Texto do exercício:
--------------------------------
Para a PF, não é o número de páginas dedicado a cada personagem de um inquérito que define a sua importância. “A polícia faz relatórios qualitativos e não quantitativos, o resultado não deve ser classificado em números de páginas, mas em conteúdo”, defende um dos delegados envolvidos no caso, que pede para não ser identificado.

Entre uma negativa e outra na defesa, Mares Guia acrescentou poucas informações ao inquérito 2280-2/140-STF, que o procurador Antonio Fernando de Souza classificou há poucos dias como sendo de “muitas boas provas”.

Mares Guia diz que participou apenas “de meras conversas a respeito [da campanha]”. Ele “opinou, orçou, estimou, avaliou”, admite. “Mas nada concretamente planejou ou executou.” Para a PF, há três documentos que demostram o contrário. O primeiro são três folhas escritas por Mares Guia, nas quais ele faz uma mini contabilidade de receitas e gastos da empreitada. O outro, um orçamento da agência de Duda Mendonça, que fez a campanha publicitária da coligação PSDB/DEM, assinada pela sócia de Duda, Zilmar Fernandes, e endereçada a Mares Guia. O último, um pedido de recursos que o deputado Nárcio Rodrigues encaminha ao ministro e a outros dois destinatários no comitê central da campanha de Azeredo. Em todos esses casos, existem muitas perguntas sem respostas.
--------------------------------
Dados fornecidos:

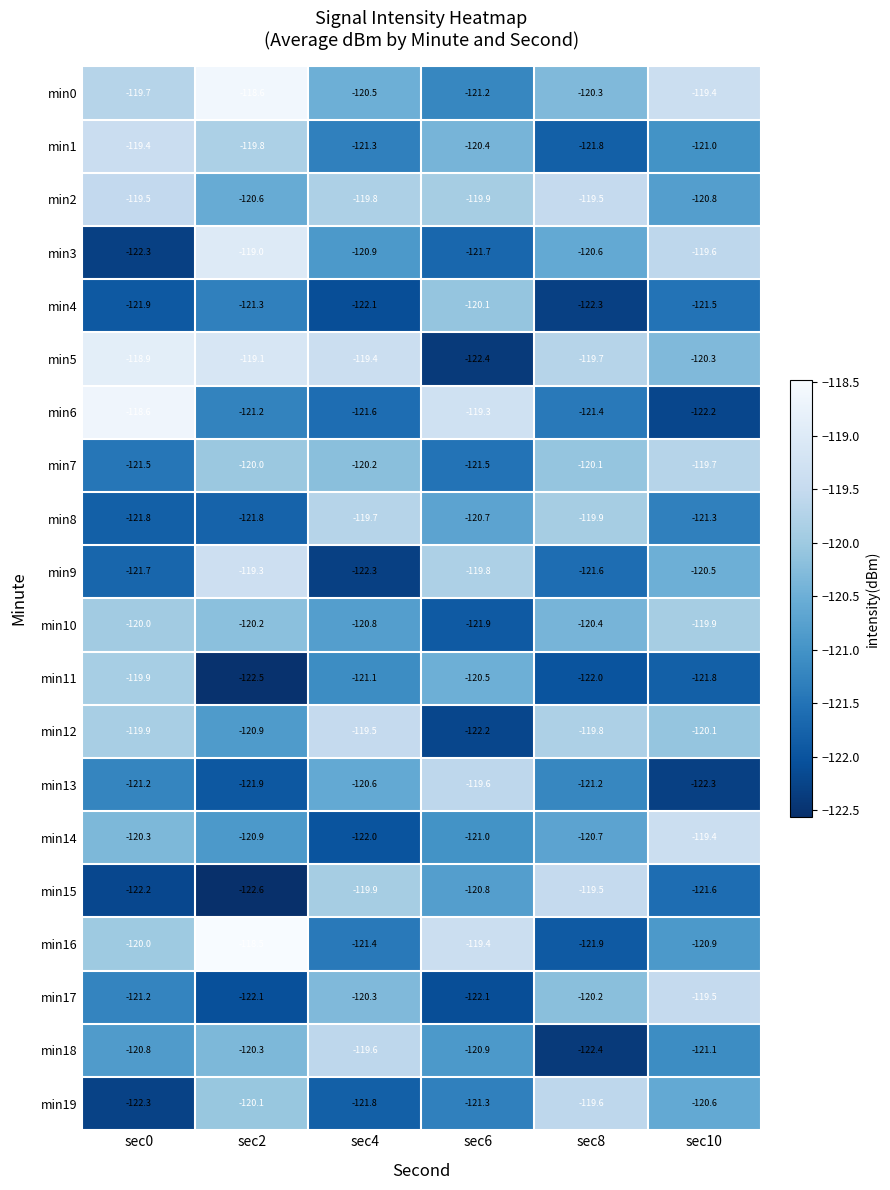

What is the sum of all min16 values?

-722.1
--------------------------------
Requisitos do exercício:
1 - No texto do exercício, quem assinou o orçamento da agência de Duda Mendonça endereçado a Mares Guia?
2 - Transcreva, do texto do exercício, o trecho que começa nas palavras "Para a PF, não" e termina depois de "não ser identificado.".

Soluções das tarefas:
1 - O orçamento foi assinado por Zilmar Fernandes, sócia de Duda Mendonça.

2 -
Para a PF, não é o número de páginas dedicado a cada personagem de um inquérito que define a sua importância. “A polícia faz relatórios qualitativos e não quantitativos, o resultado não deve ser classificado em números de páginas, mas em conteúdo”, defende um dos delegados envolvidos no caso, que pede para não ser identificado.